In Western patients, CagA seropositivity has been shown to be higher in those who have atrophic gastritis, which is a precursor to gastric cancer (3, 26). Although cagA+ strains may play a role in the development of gastric cancer, they are neither necessary nor sufficient for this process (6). In Japan, high CagA seropositivity rates have been observed in asymptomatic adults, reinforcing the insufficiency of carriage of a cagA+ strain for gastric cancer development (21). CagA seroprevalence varies geographically (1, 29, 37). The frequency of cagA+ strains observed in asymptomatic children has ranged from 76% in Mexico (7) to 40% in France (20). In Japan, cagA+ H. pylori strains are common in persons of all ages. Thus, available evidence from this and previous studies (1, 28, 29, 37) suggests that cagA+ strains are not significant as disease-specific pathogenetic markers.
Allelic differences within cagA that distinguish Western and East Asian cagA+ H. pylori strains have been reported (28, 36). These differences may reflect variation in other parts of the cag pathogenicity island, which has been considered to encode potential virulence-related genes. It is possible that Asian cagA+ H. pylori strains do not induce the accentuated tissue damage caused by Western cagA+ strains. In any event, both host and bacterial factors should be considered in order to understand the pathogenesis of H. pylori-associated diseases.

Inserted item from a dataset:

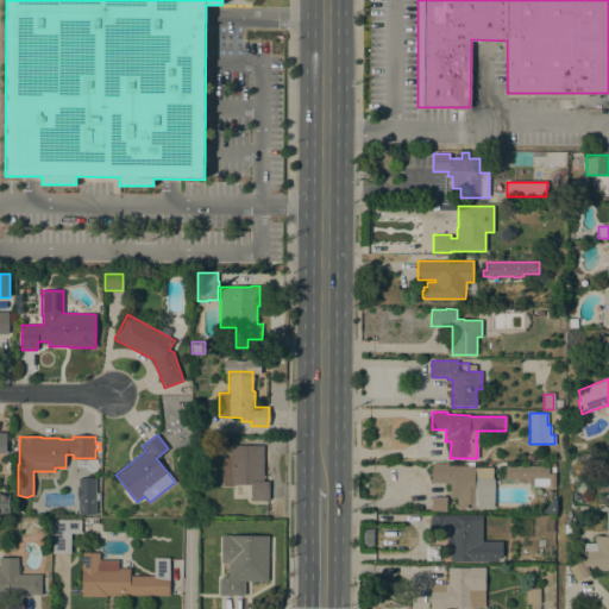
[(263,481),(269,481),(269,501),(250,501),(251,484),(233,484),(233,487),(221,487),(221,458),(228,458),(228,445),(263,445),(263,481)]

As a noninvasive assay, determination of serum CagA IgG antibody levels may be useful in the assessment of eradicative therapy, as is evaluation of H. pylori IgG antibody levels (25, 30). In this study, levels of serum CagA IgG antibodies decreased significantly after eradication of H. pylori using antimicrobial therapy. However, most successfully treated patients remained CagA seropositive for months during the follow-up period. Similarly, seroconversion to negativity for H. pylori IgG and IgA antibodies requires about 12 months after successful eradication (22). Thus, the humoral immune responses, not only to H. pylori group antigens but also to the CagA protein, do not quickly disappear after the organism is eliminated. Assessing anti-CagA antibodies as a marker for eradication does not appear to offer any direct benefit over use of anti-H. pylori antibodies alone.
ACKNOWLEDGMENTS
We thank Takuji Fujisawa (Kurume, Japan), Hitoshi Tajiri (Osaka, Japan), Mutsuko Konno (Sapporo, Japan), and Shun-ichi Maisawa (Morioka, Japan) for providing the sera of patients and controls.
This work was supported in part by the Medical Research Service of the Department of Veterans Affairs.